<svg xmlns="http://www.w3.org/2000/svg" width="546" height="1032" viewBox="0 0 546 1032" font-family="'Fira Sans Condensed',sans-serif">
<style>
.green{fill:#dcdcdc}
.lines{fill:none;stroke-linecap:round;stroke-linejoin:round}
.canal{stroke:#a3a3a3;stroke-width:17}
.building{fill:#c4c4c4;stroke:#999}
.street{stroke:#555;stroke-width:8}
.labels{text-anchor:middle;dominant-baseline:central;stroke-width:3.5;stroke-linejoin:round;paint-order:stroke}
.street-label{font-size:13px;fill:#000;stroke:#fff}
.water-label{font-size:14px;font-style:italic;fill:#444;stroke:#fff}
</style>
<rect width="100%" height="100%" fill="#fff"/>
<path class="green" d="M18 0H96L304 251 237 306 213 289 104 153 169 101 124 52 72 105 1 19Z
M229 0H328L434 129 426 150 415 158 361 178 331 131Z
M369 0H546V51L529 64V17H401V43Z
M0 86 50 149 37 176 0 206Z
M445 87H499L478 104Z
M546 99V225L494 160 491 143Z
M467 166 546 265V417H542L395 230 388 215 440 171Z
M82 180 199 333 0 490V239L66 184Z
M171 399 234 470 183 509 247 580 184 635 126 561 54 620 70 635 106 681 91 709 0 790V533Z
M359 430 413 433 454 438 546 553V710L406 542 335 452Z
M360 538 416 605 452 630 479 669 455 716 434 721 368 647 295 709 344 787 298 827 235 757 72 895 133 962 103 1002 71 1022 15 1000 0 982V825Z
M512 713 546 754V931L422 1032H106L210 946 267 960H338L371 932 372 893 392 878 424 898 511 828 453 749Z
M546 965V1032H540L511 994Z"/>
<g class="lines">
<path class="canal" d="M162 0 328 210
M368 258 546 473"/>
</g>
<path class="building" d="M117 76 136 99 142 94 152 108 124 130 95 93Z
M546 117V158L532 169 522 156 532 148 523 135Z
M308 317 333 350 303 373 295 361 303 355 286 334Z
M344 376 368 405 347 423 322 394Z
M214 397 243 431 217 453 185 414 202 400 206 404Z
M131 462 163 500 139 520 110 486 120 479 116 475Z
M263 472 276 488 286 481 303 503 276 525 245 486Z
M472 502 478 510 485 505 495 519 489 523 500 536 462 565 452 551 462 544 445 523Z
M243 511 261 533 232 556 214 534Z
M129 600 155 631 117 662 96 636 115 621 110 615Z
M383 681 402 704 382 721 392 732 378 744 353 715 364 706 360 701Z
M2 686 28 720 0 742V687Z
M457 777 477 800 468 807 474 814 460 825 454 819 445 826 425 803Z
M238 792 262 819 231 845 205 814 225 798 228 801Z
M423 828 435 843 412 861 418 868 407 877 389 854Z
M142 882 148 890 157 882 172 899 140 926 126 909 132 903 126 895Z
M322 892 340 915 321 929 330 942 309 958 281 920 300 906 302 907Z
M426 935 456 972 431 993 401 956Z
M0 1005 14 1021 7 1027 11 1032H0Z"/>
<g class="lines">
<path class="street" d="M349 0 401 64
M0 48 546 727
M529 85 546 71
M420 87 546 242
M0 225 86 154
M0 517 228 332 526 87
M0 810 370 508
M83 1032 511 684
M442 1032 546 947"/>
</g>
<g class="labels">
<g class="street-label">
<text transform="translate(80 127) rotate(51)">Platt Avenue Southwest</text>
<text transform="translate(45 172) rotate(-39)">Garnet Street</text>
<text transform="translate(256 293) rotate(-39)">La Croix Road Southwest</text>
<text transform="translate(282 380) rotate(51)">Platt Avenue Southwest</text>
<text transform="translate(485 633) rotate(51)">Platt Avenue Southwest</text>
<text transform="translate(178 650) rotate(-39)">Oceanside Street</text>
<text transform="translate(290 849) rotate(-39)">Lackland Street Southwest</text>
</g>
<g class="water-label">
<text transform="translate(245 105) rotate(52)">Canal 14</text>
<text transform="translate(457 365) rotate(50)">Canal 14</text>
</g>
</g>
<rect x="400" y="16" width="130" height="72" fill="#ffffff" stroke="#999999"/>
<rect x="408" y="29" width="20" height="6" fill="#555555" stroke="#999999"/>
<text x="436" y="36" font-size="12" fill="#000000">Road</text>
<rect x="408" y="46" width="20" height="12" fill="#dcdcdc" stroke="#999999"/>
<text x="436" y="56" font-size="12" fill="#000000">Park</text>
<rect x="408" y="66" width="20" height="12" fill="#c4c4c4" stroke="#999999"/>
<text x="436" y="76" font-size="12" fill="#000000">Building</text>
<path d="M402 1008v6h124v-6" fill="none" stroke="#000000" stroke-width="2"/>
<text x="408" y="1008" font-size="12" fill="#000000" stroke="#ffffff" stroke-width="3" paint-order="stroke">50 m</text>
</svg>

******

# Directions
Retype the complete listing verbatim.

# Expected answer
<svg xmlns="http://www.w3.org/2000/svg" width="546" height="1032" viewBox="0 0 546 1032" font-family="'Fira Sans Condensed',sans-serif">
<style>
.green{fill:#dcdcdc}
.lines{fill:none;stroke-linecap:round;stroke-linejoin:round}
.canal{stroke:#a3a3a3;stroke-width:17}
.building{fill:#c4c4c4;stroke:#999}
.street{stroke:#555;stroke-width:8}
.labels{text-anchor:middle;dominant-baseline:central;stroke-width:3.5;stroke-linejoin:round;paint-order:stroke}
.street-label{font-size:13px;fill:#000;stroke:#fff}
.water-label{font-size:14px;font-style:italic;fill:#444;stroke:#fff}
</style>
<rect width="100%" height="100%" fill="#fff"/>
<path class="green" d="M18 0H96L304 251 237 306 213 289 104 153 169 101 124 52 72 105 1 19Z
M229 0H328L434 129 426 150 415 158 361 178 331 131Z
M369 0H546V51L529 64V17H401V43Z
M0 86 50 149 37 176 0 206Z
M445 87H499L478 104Z
M546 99V225L494 160 491 143Z
M467 166 546 265V417H542L395 230 388 215 440 171Z
M82 180 199 333 0 490V239L66 184Z
M171 399 234 470 183 509 247 580 184 635 126 561 54 620 70 635 106 681 91 709 0 790V533Z
M359 430 413 433 454 438 546 553V710L406 542 335 452Z
M360 538 416 605 452 630 479 669 455 716 434 721 368 647 295 709 344 787 298 827 235 757 72 895 133 962 103 1002 71 1022 15 1000 0 982V825Z
M512 713 546 754V931L422 1032H106L210 946 267 960H338L371 932 372 893 392 878 424 898 511 828 453 749Z
M546 965V1032H540L511 994Z"/>
<g class="lines">
<path class="canal" d="M162 0 328 210
M368 258 546 473"/>
</g>
<path class="building" d="M117 76 136 99 142 94 152 108 124 130 95 93Z
M546 117V158L532 169 522 156 532 148 523 135Z
M308 317 333 350 303 373 295 361 303 355 286 334Z
M344 376 368 405 347 423 322 394Z
M214 397 243 431 217 453 185 414 202 400 206 404Z
M131 462 163 500 139 520 110 486 120 479 116 475Z
M263 472 276 488 286 481 303 503 276 525 245 486Z
M472 502 478 510 485 505 495 519 489 523 500 536 462 565 452 551 462 544 445 523Z
M243 511 261 533 232 556 214 534Z
M129 600 155 631 117 662 96 636 115 621 110 615Z
M383 681 402 704 382 721 392 732 378 744 353 715 364 706 360 701Z
M2 686 28 720 0 742V687Z
M457 777 477 800 468 807 474 814 460 825 454 819 445 826 425 803Z
M238 792 262 819 231 845 205 814 225 798 228 801Z
M423 828 435 843 412 861 418 868 407 877 389 854Z
M142 882 148 890 157 882 172 899 140 926 126 909 132 903 126 895Z
M322 892 340 915 321 929 330 942 309 958 281 920 300 906 302 907Z
M426 935 456 972 431 993 401 956Z
M0 1005 14 1021 7 1027 11 1032H0Z"/>
<g class="lines">
<path class="street" d="M349 0 401 64
M0 48 546 727
M529 85 546 71
M420 87 546 242
M0 225 86 154
M0 517 228 332 526 87
M0 810 370 508
M83 1032 511 684
M442 1032 546 947"/>
</g>
<g class="labels">
<g class="street-label">
<text transform="translate(80 127) rotate(51)">Platt Avenue Southwest</text>
<text transform="translate(45 172) rotate(-39)">Garnet Street</text>
<text transform="translate(256 293) rotate(-39)">La Croix Road Southwest</text>
<text transform="translate(282 380) rotate(51)">Platt Avenue Southwest</text>
<text transform="translate(485 633) rotate(51)">Platt Avenue Southwest</text>
<text transform="translate(178 650) rotate(-39)">Oceanside Street</text>
<text transform="translate(290 849) rotate(-39)">Lackland Street Southwest</text>
</g>
<g class="water-label">
<text transform="translate(245 105) rotate(52)">Canal 14</text>
<text transform="translate(457 365) rotate(50)">Canal 14</text>
</g>
</g>
<rect x="400" y="16" width="130" height="72" fill="#ffffff" stroke="#999999"/>
<rect x="408" y="29" width="20" height="6" fill="#555555" stroke="#999999"/>
<text x="436" y="36" font-size="12" fill="#000000">Road</text>
<rect x="408" y="46" width="20" height="12" fill="#dcdcdc" stroke="#999999"/>
<text x="436" y="56" font-size="12" fill="#000000">Park</text>
<rect x="408" y="66" width="20" height="12" fill="#c4c4c4" stroke="#999999"/>
<text x="436" y="76" font-size="12" fill="#000000">Building</text>
<path d="M402 1008v6h124v-6" fill="none" stroke="#000000" stroke-width="2"/>
<text x="408" y="1008" font-size="12" fill="#000000" stroke="#ffffff" stroke-width="3" paint-order="stroke">50 m</text>
</svg>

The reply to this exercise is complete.